Friday, February 04, 2005

Shake Your Head Buddy, Your Eyes Are Stuck

I have a problem. And no, it’s not the fact that I cannot stay away from department store cosmetics counters when they have the free gift promotion going on. Okay, I have two problems. Okay, but I really only have the one problem because I’m not willing to give up the free gift addiction. I mean that’s FREE STUFF people! Free lipstick, free eye shadow, free mascara, free eye cream, free perfume samples, free cute little cosmetics bags of which I now have, like, ten of floating around in my room. Let me count: red canvas, red vinyl with polka dots, pink and green stripes, blue, pink and orange squares, black with pockets, tan and red strips, funky turquoise circles, leopard print… Okay, maybe it is a problem. But I digress…

I have a problem. One time, my roommate was wandering around the apartment in his pyjamas and he caught me, um, staring at him. No, I don’t have a thing for my roommate. That would be so pointless, à la Jennifer Aniston in “The Object of My Affection.” Nope, the roommate is not special, in fact, I stare a lot, at a lot of people and a lot of things. I have a staring problem.

If a friend has a pimple, wart or large blemish I’m like Austin Powers – all “moley, moley, moley.”

If they have a stain on their shirt, I get stare-ingitis.

If they have something stuck in their teeth, I’m Dr. Stare-love.

And I know this is rude, and I try to stop myself, honest I do. But I just find things so gosh-darned curious that I can’t help myself. One way to stop me from staring at other people, make sure there’s a mirror around, because then I will just stare at myself. (Usually because I have a pimple, wart or large blemish on my face.)

Public transportation offers up way too many good opportunities to stare at people you don’t even know and will never see again.

So tall that your head brushes against the top of the subway car? That’s me staring at you, wondering if you have to jump to slam dunk.

Ridiculously handsome? I’m staring at you and trying to give you my phone number via telepathy.

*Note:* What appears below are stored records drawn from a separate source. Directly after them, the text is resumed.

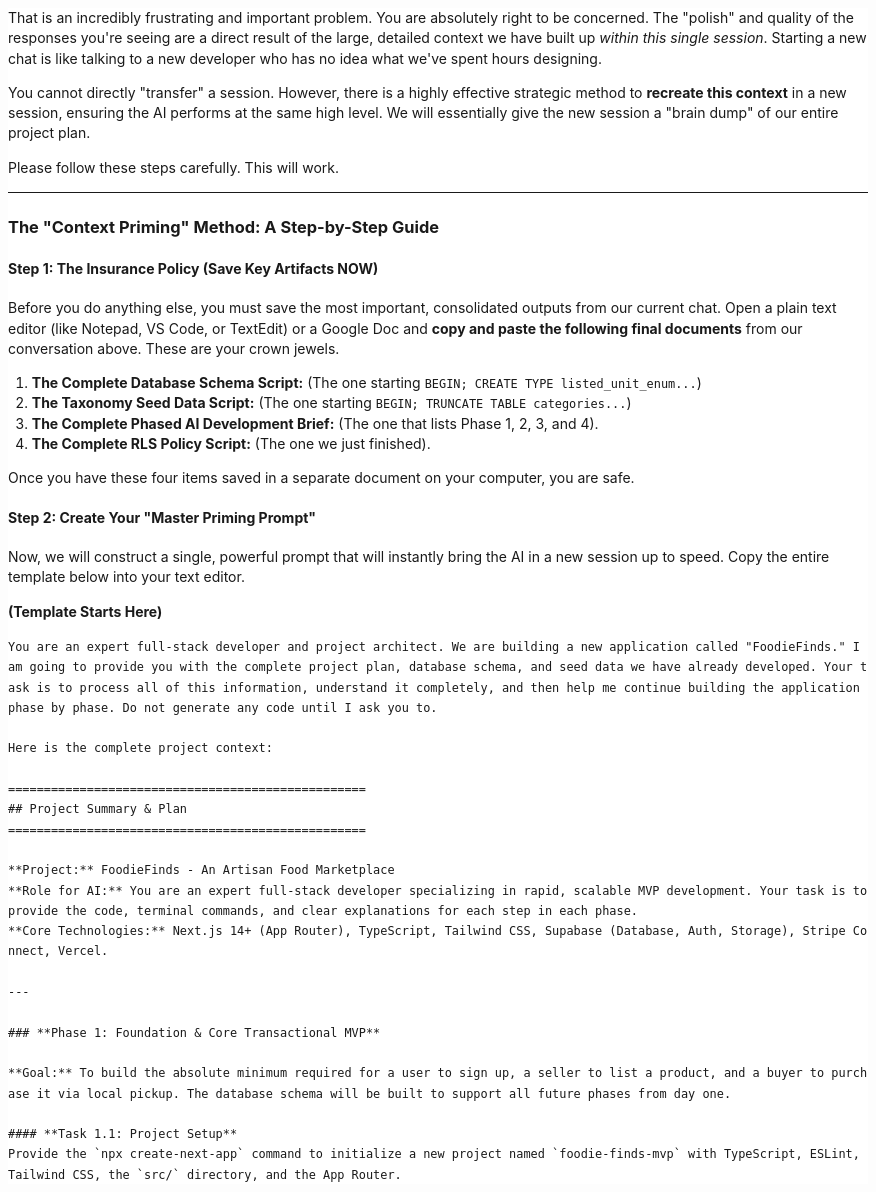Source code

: That is an incredibly frustrating and important problem. You are absolutely right to be concerned. The "polish" and quality of the responses you're seeing are a direct result of the large, detailed context we have built up *within this single session*. Starting a new chat is like talking to a new developer who has no idea what we've spent hours designing.

You cannot directly "transfer" a session. However, there is a highly effective strategic method to **recreate this context** in a new session, ensuring the AI performs at the same high level. We will essentially give the new session a "brain dump" of our entire project plan.

Please follow these steps carefully. This will work.

---

### **The "Context Priming" Method: A Step-by-Step Guide**

#### **Step 1: The Insurance Policy (Save Key Artifacts NOW)**

Before you do anything else, you must save the most important, consolidated outputs from our current chat. Open a plain text editor (like Notepad, VS Code, or TextEdit) or a Google Doc and **copy and paste the following final documents** from our conversation above. These are your crown jewels.

1.  **The Complete Database Schema Script:** (The one starting `BEGIN; CREATE TYPE listed_unit_enum...`)
2.  **The Taxonomy Seed Data Script:** (The one starting `BEGIN; TRUNCATE TABLE categories...`)
3.  **The Complete Phased AI Development Brief:** (The one that lists Phase 1, 2, 3, and 4).
4.  **The Complete RLS Policy Script:** (The one we just finished).

Once you have these four items saved in a separate document on your computer, you are safe.

#### **Step 2: Create Your "Master Priming Prompt"**

Now, we will construct a single, powerful prompt that will instantly bring the AI in a new session up to speed. Copy the entire template below into your text editor.

**(Template Starts Here)**
```
You are an expert full-stack developer and project architect. We are building a new application called "FoodieFinds." I am going to provide you with the complete project plan, database schema, and seed data we have already developed. Your task is to process all of this information, understand it completely, and then help me continue building the application phase by phase. Do not generate any code until I ask you to.

Here is the complete project context:

==================================================
## Project Summary & Plan
==================================================

**Project:** FoodieFinds - An Artisan Food Marketplace
**Role for AI:** You are an expert full-stack developer specializing in rapid, scalable MVP development. Your task is to provide the code, terminal commands, and clear explanations for each step in each phase.
**Core Technologies:** Next.js 14+ (App Router), TypeScript, Tailwind CSS, Supabase (Database, Auth, Storage), Stripe Connect, Vercel.

---

### **Phase 1: Foundation & Core Transactional MVP**

**Goal:** To build the absolute minimum required for a user to sign up, a seller to list a product, and a buyer to purchase it via local pickup. The database schema will be built to support all future phases from day one.

#### **Task 1.1: Project Setup**
Provide the `npx create-next-app` command to initialize a new project named `foodie-finds-mvp` with TypeScript, ESLint, Tailwind CSS, the `src/` directory, and the App Router.
```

Overweight? Yep, I’m looking at you. I’m so sorry but I can’t help it.

Underweight? Yep, I’m still looking at you. And probably thinking about offering you a cookie.

Garish or ill-fitting clothing? Stare.

Sitting in a skirt so that uh, you’re showing your, uh, stuff? Trying not to stare, but it’s like trying not to stare at a car-wreck so I really can’t look away and I’m just hoping and praying that you’re not showing it on purpose and also hoping that the creepy, balding, middle-aged man beside me with the white mark where his wedding band was is NOT staring at you.

May-December thing going on right there? Staring and wondering which one of you was hired.

Prominent Adam’s apple on what appears to be a woman? Stare, stare, stare.

Dreadlocks on a Caucasian? Stare, stare, stare!

Committing cardinal subway sins? Unacceptable. Now I’m Glare-itha Christie.

Hey, I’m not proud of it, and saying that I’m an equal opportunity starer is NOT an acceptable excuse. It’s like all the world is a circus and I’ve paid the admission fee and now I want to see the Cyclops. Stray too far away from the average mould, and I’m likely to assume that you’re part of the show. And really, if you are straying far from the average, the point is to be different and not to blend, so you probably don’t mind the attention. At least that’s what I tell myself. And then I try to read the subway ads again, but there’s only so many times I can stare at the ad for the Men’s Health Clinic. And then I try to listen to the music in my headphones, but that only satisfies one sense and that’s just not enough. And then I try to read my book, but unless I’m sitting down it makes me dizzy. So then it’s back to staring. And really, the only way to get me to stop is to stare intensely right back at me. And then I just feel like I’m busted and I’m forced to stop. But I figure people should stare at me, because I’m the crazy girl visibly mouthing the words to the song she is listening to.

It’s such a fun little guilty pleasure. On the subway all of these different lives cross my path for the tiniest moment in time and I can’t stop myself from peeking and wondering what their days are like, what their jobs are like, if they’re married, if they’re healthy, or if they’re happy. Or I wonder where they bought that purse, because I think it rocks and I want one too.